Task prompt: Look through the records below and say how many lines include "banget". Give only that number.

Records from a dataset
▶
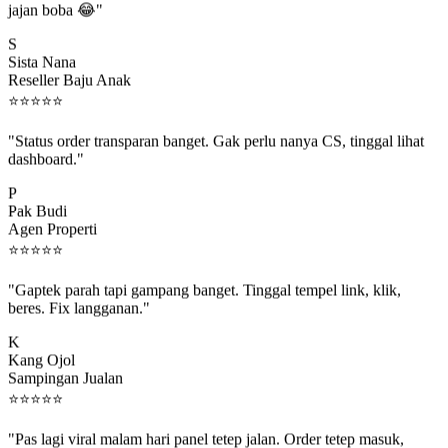
S
Sista Nana
Reseller Baju Anak
⭐
⭐
⭐
⭐
⭐
"Status order transparan banget. Gak perlu nanya CS, tinggal lihat
dashboard."
P
Pak Budi
Agen Properti
⭐
⭐
⭐
⭐
⭐
"Gaptek parah tapi gampang banget. Tinggal tempel link, klik,
beres. Fix langganan."
K
Kang Ojol
Sampingan Jualan
⭐
⭐
⭐
⭐
⭐
"Pas lagi viral malam hari panel tetep jalan. Order tetep masuk,
rejeki gak kelewat."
◀
Answer box: 2